Pakar energi terkemuka ini mengatakan BPDB dapat mengatasi kekurangan tersebut tanpa membebani masyarakat.

Penarikan pajak yang baru dikenakan pada minyak tungku dan batu bara, penerapan kembali manfaat pajak untuk bahan bakar dan impor bahan bakar langsung melalui Bangladesh Petroleum Corporation (BPC) dapat menghemat pemerintah setidaknya 8,833 crore per tahun, kata Prof Shamsul.

BPC menentukan sendiri harga bahan bakar, yaitu minyak tungku, katanya, seraya menambahkan bahwa hal itu ilegal dan tidak logis.

Dengan menarik kenaikan harga BPC baru-baru ini dan mengurangi ketergantungan pada pabrik sewa cepat milik swasta yang mahal, pemerintah dapat menghemat Tk 14,238 crore lagi, katanya.

Dia mengklaim bahwa pembangkit listrik yang hemat biaya sering kali kurang dimanfaatkan sementara pembangkit listrik sewa cepat masih digunakan, mengabaikan “Perintah Merit Ekonomi”. “Siapa yang bertanggung jawab melanggar perintah?”

Pembangkit listrik BPDB di Bhola tidak mengalami krisis gas, katanya, seraya menambahkan bahwa jika 72 persen kapasitas produksi pembangkit tersebut dimanfaatkan, maka biayanya akan menjadi Tk 2,58 per kWh. Namun kapasitas pembangkit sebesar 38 persen sudah terpakai sehingga menaikkan biaya per kWh menjadi Tk 4,14.

Kadang-kadang, pembangkit listrik BPDB tetap ditutup “atas instruksi yang diberikan melalui telepon pada tengah malam” hanya untuk membeli listrik dari pembangkit listrik swasta yang disewakan dengan cepat, klaim Prof Shamsul.

Pada sidang tersebut, perwakilan dari National Freight Forwarding Center, yang mengontrol pabrik mana yang beroperasi dengan kapasitas berapa, mengatakan tidak ada aturan yang dilanggar di pihak mereka. Namun ketua BERC, Abdul Jalil, senada dengan Prof Shamsul, dengan mengatakan: “Pelanggaran aturan adalah hal biasa tetapi kami ingin tahu siapa yang memerintahkannya.”

Pakar energi Prof Ijaz Hossain mengatakan harga listrik saat ini ditetapkan pada tahun 2020.

“Tanpa stabilitas harga, bagaimana cara berbisnis?

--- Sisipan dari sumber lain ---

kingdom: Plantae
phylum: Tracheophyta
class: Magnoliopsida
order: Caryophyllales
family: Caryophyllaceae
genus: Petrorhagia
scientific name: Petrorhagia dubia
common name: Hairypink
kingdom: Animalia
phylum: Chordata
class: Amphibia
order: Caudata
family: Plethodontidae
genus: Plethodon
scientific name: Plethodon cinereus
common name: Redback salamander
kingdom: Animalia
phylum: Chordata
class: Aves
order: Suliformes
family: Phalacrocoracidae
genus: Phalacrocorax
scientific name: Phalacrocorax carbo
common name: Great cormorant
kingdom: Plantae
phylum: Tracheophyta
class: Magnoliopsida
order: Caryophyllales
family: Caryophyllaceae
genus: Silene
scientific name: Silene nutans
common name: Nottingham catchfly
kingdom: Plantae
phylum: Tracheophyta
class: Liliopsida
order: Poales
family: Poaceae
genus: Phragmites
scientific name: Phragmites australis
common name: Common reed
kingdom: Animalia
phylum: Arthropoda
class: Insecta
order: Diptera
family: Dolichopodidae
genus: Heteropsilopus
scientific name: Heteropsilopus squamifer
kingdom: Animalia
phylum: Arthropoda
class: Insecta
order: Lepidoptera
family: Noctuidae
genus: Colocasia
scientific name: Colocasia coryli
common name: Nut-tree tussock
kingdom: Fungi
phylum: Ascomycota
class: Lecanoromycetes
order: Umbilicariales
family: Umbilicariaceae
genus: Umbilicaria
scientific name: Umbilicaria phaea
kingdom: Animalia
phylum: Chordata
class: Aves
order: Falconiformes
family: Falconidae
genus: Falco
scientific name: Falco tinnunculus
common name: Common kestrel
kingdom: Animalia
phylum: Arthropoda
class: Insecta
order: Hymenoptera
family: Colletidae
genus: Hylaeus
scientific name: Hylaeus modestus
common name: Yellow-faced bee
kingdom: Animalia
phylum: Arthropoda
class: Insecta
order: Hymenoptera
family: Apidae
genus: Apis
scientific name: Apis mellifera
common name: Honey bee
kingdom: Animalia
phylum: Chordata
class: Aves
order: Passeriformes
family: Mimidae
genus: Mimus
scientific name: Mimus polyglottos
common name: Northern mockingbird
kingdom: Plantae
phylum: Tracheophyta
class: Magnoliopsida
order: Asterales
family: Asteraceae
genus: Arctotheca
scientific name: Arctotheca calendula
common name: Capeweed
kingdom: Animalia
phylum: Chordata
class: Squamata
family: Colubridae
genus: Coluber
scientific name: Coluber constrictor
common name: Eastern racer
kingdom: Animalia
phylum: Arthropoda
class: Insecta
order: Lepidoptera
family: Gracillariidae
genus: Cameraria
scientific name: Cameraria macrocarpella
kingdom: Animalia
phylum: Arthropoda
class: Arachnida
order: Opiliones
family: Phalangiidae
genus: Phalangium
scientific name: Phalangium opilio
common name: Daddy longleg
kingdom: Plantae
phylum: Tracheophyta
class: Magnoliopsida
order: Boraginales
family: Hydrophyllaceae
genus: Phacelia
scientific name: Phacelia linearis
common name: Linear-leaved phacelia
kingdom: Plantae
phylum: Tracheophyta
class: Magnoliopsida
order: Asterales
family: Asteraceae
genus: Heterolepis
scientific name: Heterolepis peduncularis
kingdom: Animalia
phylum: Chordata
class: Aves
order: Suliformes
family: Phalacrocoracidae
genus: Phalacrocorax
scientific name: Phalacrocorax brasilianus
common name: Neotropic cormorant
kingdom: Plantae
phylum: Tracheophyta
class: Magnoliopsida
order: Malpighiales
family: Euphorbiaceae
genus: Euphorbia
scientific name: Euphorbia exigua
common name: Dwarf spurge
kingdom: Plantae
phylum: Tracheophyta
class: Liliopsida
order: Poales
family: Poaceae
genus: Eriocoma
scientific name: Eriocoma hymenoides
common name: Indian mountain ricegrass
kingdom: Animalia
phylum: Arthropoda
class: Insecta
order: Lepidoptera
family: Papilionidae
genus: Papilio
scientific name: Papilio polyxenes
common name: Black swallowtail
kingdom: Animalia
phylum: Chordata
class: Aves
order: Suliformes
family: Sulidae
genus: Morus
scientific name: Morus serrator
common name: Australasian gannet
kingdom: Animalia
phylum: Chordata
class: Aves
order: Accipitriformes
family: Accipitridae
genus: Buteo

Ada krisis gas 20 tahun yang lalu dan sekarang ada krisis gas. Tapi di mana perencanaannya? Mengapa hampir 50 persen pembangkit listrik akan menggunakan bahan bakar minyak pada tahun 2022?” Dia bertanya.

Pembangkit listrik berbasis minyak tidak digunakan di tempat lain di dunia kecuali ada keadaan darurat, katanya.

Jalil mengatakan, komisi akan mempertimbangkan usulan dan dalil-dalilnya.